* _Reading text_
Python usage numbers

Nick Dokos nicholas.dokos at hp.com
Sun Feb 12 12:36:30 EST 2012


rusi <rustompmody at gmail.com> wrote:

> On Feb 12, 10:51 am, Steven D'Aprano <steve
> +comp.lang.pyt... at pearwood.info> wrote:
> > On Sun, 12 Feb 2012 15:38:37 +1100, Chris Angelico wrote:
> > > Everything that displays text to a human needs to translate bytes into
> > > glyphs, and the usual way to do this conceptually is to go via
> > > characters. Pretending that it's all the same thing really means
> > > pretending that one byte represents one character and that each
> > > character is depicted by one glyph. And that's doomed to failure, unless
> > > everyone speaks English with no foreign symbols - so, no mathematical
> > > notations.
> >
> > Pardon me, but you can't even write *English* in ASCII.
> >
> > You can't say that it cost you £10 to courier your résumé to the head
> > office of Encyclopædia Britanica to apply for the position of Staff
> > Coördinator. (Admittedly, the umlaut on the second "o" looks a bit stuffy
> > and old-fashioned, but it is traditional English.)
> >
> > Hell, you can't even write in *American*: you can't say that the recipe
> > for the 20¢ WobblyBurger™ is © 2012 WobblyBurgerWorld Inc.
> 
> [Quite OT but...] How do you type all this?
> [Note: I grew up on APL so unlike Rick I am genuinely asking :-) ]

[Emacs speficic]

Many different ways of course, but in emacs, you can select e.g. the TeX input method
with C-x RET C-\ TeX RET.
which does all of the above symbols with the exception of the cent
symbol (or maybe I missed it) - you type the thing in the first column and you
get the thing in the second column

\pounds £
\'e     é
\ae     æ
\"o     ö
^{TM}   ™
\copyright ©

I gave up on the cent symbol and used ucs-insert (C-x 8 RET) which allows you to type
a name, in this case CENT SIGN to get ¢.

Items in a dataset
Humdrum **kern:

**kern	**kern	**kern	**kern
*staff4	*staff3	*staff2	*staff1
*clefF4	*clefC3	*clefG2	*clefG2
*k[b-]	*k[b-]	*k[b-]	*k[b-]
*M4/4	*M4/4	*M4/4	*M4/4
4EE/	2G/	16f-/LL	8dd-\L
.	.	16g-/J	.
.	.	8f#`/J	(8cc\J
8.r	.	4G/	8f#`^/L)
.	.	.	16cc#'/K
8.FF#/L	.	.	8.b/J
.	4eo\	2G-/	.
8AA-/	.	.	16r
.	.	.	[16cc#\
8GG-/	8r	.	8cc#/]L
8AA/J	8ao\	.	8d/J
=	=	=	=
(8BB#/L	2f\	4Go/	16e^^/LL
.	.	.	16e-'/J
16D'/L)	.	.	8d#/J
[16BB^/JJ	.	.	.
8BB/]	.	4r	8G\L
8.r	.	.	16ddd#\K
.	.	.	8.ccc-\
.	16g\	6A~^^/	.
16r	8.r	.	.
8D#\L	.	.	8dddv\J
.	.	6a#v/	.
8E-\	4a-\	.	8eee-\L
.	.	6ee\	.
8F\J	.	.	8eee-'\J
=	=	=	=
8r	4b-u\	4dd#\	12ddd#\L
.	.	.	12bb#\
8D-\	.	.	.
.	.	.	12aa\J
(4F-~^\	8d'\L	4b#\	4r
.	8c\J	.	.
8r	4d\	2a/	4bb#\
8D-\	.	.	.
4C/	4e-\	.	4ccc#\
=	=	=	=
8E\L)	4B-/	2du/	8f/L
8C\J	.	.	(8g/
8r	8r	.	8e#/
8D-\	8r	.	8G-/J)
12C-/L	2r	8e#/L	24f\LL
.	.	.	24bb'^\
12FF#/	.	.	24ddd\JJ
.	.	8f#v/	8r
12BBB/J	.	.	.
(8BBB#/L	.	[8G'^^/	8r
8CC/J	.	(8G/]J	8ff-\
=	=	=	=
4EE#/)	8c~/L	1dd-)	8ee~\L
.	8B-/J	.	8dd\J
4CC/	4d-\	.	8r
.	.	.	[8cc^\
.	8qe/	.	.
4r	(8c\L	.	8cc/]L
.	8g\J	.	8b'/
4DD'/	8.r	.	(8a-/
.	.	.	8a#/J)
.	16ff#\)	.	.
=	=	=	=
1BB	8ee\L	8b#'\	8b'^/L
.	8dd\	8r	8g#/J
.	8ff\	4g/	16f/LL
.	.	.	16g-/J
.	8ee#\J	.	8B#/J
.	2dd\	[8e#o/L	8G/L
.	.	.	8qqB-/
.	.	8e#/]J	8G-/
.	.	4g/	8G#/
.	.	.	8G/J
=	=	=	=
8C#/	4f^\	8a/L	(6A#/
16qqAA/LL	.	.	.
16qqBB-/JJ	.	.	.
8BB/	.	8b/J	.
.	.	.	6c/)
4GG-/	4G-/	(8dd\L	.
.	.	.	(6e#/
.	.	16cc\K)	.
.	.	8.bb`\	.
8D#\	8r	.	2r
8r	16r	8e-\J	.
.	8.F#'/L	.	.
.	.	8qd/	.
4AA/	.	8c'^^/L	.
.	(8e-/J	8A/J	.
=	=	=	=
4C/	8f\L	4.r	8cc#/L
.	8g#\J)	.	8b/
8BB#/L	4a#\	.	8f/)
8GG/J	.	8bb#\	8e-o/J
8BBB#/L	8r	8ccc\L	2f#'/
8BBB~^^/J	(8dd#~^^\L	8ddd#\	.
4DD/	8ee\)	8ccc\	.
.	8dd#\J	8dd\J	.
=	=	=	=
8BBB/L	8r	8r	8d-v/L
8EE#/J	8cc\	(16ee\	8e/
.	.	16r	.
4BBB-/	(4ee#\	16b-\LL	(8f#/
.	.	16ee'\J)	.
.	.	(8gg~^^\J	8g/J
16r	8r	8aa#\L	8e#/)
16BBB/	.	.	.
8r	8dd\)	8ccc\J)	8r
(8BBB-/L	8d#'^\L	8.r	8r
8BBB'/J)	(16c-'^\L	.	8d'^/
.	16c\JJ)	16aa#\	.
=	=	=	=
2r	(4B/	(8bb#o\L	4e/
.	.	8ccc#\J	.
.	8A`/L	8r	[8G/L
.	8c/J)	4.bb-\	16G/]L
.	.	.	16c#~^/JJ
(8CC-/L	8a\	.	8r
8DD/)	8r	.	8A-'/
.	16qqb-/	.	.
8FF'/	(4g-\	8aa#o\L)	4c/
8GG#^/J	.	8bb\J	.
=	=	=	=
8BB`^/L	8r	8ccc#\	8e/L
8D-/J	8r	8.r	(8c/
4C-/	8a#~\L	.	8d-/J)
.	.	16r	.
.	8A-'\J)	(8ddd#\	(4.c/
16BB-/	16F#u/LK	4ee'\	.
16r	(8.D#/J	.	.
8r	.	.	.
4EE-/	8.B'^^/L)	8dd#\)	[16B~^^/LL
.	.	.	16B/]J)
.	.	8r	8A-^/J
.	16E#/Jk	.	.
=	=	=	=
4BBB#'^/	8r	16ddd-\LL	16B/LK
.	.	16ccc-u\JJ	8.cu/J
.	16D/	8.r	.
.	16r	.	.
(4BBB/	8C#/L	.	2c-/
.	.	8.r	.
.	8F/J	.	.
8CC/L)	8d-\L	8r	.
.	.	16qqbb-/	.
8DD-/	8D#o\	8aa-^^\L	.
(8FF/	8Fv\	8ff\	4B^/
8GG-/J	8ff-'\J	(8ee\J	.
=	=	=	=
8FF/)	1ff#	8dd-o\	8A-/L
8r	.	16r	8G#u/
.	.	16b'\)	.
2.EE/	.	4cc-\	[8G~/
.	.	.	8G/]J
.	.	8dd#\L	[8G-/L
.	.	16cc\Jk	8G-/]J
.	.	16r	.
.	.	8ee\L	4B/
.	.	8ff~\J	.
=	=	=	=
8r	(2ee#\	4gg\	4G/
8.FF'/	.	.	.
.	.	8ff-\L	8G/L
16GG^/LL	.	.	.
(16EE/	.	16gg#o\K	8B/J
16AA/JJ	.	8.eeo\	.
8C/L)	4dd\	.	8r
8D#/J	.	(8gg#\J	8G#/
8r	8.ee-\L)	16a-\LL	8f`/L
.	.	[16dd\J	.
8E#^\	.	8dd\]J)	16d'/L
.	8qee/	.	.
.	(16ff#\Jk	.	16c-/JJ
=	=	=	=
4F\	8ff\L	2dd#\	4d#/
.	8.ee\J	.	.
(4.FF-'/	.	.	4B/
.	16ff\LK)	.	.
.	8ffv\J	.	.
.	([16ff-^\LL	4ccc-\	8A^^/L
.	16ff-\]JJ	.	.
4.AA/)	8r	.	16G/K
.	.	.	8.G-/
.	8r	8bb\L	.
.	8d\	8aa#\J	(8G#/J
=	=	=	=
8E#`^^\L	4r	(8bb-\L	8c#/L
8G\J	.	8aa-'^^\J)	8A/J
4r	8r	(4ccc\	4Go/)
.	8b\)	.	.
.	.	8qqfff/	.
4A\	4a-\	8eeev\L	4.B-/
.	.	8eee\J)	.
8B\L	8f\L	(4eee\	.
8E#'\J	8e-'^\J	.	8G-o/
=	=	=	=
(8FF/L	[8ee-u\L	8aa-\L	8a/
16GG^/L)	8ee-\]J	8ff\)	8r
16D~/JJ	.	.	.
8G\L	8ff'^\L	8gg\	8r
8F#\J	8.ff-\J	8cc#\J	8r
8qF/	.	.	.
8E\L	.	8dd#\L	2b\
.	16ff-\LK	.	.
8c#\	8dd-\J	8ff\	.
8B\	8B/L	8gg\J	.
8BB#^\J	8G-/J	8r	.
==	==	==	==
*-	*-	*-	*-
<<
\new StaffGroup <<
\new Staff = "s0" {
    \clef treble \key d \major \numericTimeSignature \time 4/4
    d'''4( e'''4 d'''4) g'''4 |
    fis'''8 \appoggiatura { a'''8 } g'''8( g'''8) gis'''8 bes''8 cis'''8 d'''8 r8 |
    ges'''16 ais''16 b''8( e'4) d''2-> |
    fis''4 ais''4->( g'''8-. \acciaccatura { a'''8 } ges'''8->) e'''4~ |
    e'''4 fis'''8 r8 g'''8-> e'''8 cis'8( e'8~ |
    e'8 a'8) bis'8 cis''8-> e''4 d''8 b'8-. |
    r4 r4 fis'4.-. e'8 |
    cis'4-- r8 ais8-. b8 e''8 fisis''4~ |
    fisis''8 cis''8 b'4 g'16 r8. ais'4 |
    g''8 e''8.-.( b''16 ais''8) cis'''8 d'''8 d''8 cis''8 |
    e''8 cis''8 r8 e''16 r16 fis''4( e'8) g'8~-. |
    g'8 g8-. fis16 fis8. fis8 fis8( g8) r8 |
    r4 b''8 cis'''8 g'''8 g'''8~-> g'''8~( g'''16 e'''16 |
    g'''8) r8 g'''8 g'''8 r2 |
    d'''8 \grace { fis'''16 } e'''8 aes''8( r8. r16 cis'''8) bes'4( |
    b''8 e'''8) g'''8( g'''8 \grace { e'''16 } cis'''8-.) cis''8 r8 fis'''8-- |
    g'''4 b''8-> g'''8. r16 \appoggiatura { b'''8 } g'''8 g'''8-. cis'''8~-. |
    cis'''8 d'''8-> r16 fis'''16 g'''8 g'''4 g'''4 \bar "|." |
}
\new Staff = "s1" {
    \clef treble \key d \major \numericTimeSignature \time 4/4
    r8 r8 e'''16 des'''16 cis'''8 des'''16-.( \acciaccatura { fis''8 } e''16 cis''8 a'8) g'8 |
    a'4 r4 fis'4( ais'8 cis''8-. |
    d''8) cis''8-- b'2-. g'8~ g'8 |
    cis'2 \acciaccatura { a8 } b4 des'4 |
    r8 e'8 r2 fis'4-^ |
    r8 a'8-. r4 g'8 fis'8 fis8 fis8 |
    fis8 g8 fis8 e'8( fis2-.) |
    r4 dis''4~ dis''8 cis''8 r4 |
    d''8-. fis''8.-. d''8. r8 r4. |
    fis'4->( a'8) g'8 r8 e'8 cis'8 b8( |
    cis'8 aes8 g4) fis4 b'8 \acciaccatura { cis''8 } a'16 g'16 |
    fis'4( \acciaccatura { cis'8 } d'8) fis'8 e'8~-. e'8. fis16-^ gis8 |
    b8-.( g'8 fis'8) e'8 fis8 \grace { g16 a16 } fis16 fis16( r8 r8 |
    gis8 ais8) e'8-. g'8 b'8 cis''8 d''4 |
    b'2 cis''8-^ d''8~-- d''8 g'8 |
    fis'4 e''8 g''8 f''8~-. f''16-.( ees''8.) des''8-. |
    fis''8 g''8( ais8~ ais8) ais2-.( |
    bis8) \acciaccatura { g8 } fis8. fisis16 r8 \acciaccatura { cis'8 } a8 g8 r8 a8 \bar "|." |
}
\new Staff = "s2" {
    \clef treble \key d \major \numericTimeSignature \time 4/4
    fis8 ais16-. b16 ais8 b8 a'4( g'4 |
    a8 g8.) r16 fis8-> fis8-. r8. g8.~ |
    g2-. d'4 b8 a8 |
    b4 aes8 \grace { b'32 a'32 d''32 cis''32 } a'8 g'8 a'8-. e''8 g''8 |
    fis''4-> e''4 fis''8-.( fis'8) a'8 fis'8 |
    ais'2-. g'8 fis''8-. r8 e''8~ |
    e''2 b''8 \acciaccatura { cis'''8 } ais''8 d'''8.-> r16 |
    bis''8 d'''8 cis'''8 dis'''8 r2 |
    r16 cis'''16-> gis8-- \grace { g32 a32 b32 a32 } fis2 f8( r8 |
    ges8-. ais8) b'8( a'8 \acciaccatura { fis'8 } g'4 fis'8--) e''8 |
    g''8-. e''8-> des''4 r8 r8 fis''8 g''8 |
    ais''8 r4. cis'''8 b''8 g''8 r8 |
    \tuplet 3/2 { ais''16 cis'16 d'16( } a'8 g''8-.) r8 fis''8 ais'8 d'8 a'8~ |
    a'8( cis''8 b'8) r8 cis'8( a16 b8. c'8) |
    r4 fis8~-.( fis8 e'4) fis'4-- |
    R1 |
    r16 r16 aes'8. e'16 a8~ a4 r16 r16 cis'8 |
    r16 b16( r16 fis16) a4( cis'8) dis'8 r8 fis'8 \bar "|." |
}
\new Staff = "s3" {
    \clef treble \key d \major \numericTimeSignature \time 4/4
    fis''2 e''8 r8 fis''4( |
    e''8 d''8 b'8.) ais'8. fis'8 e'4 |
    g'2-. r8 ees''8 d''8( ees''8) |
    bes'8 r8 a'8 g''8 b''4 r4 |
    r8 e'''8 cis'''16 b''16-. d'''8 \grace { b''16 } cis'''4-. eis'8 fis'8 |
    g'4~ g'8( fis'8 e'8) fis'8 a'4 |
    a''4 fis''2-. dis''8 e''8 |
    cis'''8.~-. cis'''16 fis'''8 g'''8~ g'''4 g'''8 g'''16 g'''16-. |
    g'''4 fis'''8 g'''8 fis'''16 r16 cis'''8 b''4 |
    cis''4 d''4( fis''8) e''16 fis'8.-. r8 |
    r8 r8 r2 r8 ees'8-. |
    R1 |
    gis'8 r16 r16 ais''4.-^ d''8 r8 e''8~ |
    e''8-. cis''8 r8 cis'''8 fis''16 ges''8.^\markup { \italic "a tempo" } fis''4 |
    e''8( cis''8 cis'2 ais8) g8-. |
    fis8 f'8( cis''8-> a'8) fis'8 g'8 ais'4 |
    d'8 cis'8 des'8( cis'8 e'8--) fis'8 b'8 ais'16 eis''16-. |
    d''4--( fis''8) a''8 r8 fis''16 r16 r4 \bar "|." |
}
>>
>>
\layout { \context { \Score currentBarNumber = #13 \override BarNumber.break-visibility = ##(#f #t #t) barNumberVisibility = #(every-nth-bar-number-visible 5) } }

* _Complete the following_
• A. In the mailing-list post, what does the writer use to type the cent symbol in emacs?
• B. Repeat the mailing-list post word for word, starting with "which does all" and going on through "SIGN to get ¢.".

* _Responses by item number_
• A. ucs-insert (C-x 8 RET), typing the name CENT SIGN to get ¢.

• B.
which does all of the above symbols with the exception of the cent
symbol (or maybe I missed it) - you type the thing in the first column and you
get the thing in the second column

\pounds £
\'e     é
\ae     æ
\"o     ö
^{TM}   ™
\copyright ©

I gave up on the cent symbol and used ucs-insert (C-x 8 RET) which allows you to type
a name, in this case CENT SIGN to get ¢.